Data entries:
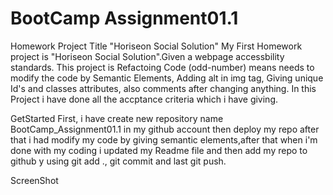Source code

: # BootCamp Assignment01.1
Homework
Project Title "Horiseon Social Solution"
    My First Homework project is "Horiseon Social Solution".Given a webpage accessbility standards. This project is Refactoing Code (odd-number) means needs to modify the code by Semantic Elements, Adding alt in img tag, Giving unique Id's and classes attributes, also comments after changing anything.
    In this Project i have done all the accptance criteria which i have giving.

GetStarted
  First, i have create new repository name BootCamp_Assignment01.1 in my github account then deploy my repo after that i had modify my code by giving semantic elements,after that when i'm done with my coding i updated my Readme file and then add my repo to github y using git add ., git commit and last git push.


ScreenShot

- _PROMPT_:
Rewrite the source text in the rows above as a JSON list of strings, one string per line, omitting blank lines. Leave the pictures out of the answer.

- _EXPECTED ANSWER_:
[
  "Source code",
  ": # BootCamp Assignment01.1",
  "Homework",
  "Project Title \"Horiseon Social Solution\"",
  "    My First Homework project is \"Horiseon Social Solution\".Given a webpage accessbility standards. This project is Refactoing Code (odd-number) means needs to modify the code by Semantic Elements, Adding alt in img tag, Giving unique Id's and classes attributes, also comments after changing anything.",
  "    In this Project i have done all the accptance criteria which i have giving.",
  "GetStarted",
  "  First, i have create new repository name BootCamp_Assignment01.1 in my github account then deploy my repo after that i had modify my code by giving semantic elements,after that when i'm done with my coding i updated my Readme file and then add my repo to github y using git add ., git commit and last git push.",
  "ScreenShot"
]